-- Lesetext --
╔══

Gegenteiliges würde zu einem Zirkelschluss führen, da ja – abgesehen vom insoweit irrelevanten Bewährungaufstieg
– gerade die benannten qualitätsfremden Merkmale der Einstufung in die Einstiegslohngruppe zugrunde lagen.
Wenn die Klägerin aus der Rechtsprechung des BSG herleiten will, dieses habe verbindlich entschieden, Briefzusteller
genössen (generell) Berufsschutz, so ist dies rechtsirrig. Dass ein derartiger Schluss nicht aus dem von ihr
angeführten Urteil vom 13. Dezember 2000 sowie dem Beschluss vom 28. April 2004 gezogen werden kann, wurde
bereits dargelegt.
Allerdings ist ihr einzuräumen, dass das BSG u.a. in den angeführten Urteilen vom 3. Oktober 1984 (5b RJ 20/84,
SozR 2200 § 1246 Nr. 122) und vom 24. Juni 1983 (5b RJ 74/82, Juris) Briefzustellern Berufsschutz zugebilligt hatte.
Abgesehen davon, dass in diesen Urteilen noch die – aus heutiger Sicht kaum nachvollziehbare – Ehrfurcht erkennbar
ist, die in früheren Jahren der Tätigkeit auf einem Beamtendienstposten entgegengebracht wurde, hat das BSG diese
Rechtsprechung durch zahlreiche, vorstehend angeführte, Entscheidungen aus den letzten Jahren präzisiert bzw.

╚══

-- Datenauszug --
╔══

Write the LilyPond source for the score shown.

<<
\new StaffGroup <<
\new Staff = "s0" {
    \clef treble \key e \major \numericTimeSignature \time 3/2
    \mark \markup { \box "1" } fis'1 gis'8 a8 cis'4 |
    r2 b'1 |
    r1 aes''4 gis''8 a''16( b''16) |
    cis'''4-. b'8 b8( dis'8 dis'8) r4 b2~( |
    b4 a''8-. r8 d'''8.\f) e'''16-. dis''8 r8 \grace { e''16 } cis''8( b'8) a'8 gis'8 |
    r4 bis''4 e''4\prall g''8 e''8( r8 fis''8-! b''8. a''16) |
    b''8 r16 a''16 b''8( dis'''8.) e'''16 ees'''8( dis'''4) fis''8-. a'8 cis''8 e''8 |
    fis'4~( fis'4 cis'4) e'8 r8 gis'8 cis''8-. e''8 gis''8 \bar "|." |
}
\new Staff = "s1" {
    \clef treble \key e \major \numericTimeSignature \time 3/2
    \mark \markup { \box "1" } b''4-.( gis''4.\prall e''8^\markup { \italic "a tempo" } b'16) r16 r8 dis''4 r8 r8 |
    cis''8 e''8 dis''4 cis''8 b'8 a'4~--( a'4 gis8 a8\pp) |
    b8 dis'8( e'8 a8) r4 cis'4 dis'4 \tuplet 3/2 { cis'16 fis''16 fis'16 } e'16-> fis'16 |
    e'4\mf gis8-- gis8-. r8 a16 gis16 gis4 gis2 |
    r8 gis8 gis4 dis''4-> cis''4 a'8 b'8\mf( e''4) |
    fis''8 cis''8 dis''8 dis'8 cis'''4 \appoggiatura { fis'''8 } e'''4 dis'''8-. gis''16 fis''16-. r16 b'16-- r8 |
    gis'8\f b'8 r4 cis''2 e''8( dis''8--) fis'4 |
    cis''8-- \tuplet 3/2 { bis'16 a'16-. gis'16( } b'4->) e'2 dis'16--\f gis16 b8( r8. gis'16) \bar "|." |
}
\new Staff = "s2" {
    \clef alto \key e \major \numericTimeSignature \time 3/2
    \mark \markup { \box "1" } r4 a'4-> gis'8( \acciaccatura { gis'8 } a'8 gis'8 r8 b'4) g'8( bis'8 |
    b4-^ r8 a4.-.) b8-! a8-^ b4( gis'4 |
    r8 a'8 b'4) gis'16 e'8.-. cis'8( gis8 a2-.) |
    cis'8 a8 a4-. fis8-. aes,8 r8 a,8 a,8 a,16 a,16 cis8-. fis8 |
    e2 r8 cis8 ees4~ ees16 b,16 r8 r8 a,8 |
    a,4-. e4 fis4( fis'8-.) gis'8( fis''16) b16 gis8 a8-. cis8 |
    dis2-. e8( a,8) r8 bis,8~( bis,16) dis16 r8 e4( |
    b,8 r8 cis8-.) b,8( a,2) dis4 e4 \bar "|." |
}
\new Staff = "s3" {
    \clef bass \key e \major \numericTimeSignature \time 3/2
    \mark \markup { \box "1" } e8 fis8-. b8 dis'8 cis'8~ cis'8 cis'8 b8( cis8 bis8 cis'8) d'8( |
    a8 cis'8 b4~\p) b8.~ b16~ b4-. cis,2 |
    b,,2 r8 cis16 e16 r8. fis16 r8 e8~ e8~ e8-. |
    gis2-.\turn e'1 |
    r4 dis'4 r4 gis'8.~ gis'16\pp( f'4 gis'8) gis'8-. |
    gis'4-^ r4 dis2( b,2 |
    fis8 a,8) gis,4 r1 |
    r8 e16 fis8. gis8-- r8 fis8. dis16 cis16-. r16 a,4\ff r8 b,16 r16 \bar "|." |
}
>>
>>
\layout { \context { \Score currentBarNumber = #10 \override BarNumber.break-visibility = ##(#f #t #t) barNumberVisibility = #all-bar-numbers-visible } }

╚══

-- Aufgabe --
Schreiben Sie aus dem Lesetext zum Berufsschutz von Briefzustellern den Abschnitt ab, der mit „Allerdings ist ihr“ beginnt und bis einschließlich „Jahren präzisiert bzw.“ reicht.

-- Antwort --
Allerdings ist ihr einzuräumen, dass das BSG u.a. in den angeführten Urteilen vom 3. Oktober 1984 (5b RJ 20/84,
SozR 2200 § 1246 Nr. 122) und vom 24. Juni 1983 (5b RJ 74/82, Juris) Briefzustellern Berufsschutz zugebilligt hatte.
Abgesehen davon, dass in diesen Urteilen noch die – aus heutiger Sicht kaum nachvollziehbare – Ehrfurcht erkennbar
ist, die in früheren Jahren der Tätigkeit auf einem Beamtendienstposten entgegengebracht wurde, hat das BSG diese
Rechtsprechung durch zahlreiche, vorstehend angeführte, Entscheidungen aus den letzten Jahren präzisiert bzw.